↓

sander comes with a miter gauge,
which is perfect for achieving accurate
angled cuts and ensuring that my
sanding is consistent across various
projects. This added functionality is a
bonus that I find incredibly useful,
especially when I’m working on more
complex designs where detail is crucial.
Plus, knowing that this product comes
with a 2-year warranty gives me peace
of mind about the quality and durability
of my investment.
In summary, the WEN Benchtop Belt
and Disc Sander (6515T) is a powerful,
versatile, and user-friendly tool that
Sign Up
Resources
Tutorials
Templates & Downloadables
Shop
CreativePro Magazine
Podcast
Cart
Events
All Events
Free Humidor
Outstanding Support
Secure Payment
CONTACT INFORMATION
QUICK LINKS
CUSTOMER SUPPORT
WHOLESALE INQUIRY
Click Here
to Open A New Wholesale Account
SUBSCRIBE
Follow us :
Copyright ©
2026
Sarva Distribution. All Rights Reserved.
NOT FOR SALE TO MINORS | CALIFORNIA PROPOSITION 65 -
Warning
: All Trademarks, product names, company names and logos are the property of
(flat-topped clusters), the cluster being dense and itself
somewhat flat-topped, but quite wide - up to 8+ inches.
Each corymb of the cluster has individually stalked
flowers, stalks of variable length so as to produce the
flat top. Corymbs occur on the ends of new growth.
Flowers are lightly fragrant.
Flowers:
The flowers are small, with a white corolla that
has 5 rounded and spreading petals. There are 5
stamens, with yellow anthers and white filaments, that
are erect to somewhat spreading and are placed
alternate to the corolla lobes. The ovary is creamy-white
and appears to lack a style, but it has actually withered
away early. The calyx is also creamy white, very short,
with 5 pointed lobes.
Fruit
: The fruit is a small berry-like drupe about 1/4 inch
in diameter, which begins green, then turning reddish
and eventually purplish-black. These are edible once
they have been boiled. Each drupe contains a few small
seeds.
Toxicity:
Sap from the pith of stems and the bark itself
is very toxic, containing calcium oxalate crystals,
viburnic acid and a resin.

↑

_Work to be completed_
From the records above, quote only the lines running from the line with "which is perfect for achieving accurate" to the line with "of mind about the quality and durability", both lines included.

_Output_
which is perfect for achieving accurate
angled cuts and ensuring that my
sanding is consistent across various
projects. This added functionality is a
bonus that I find incredibly useful,
especially when I’m working on more
complex designs where detail is crucial.
Plus, knowing that this product comes
with a 2-year warranty gives me peace
of mind about the quality and durability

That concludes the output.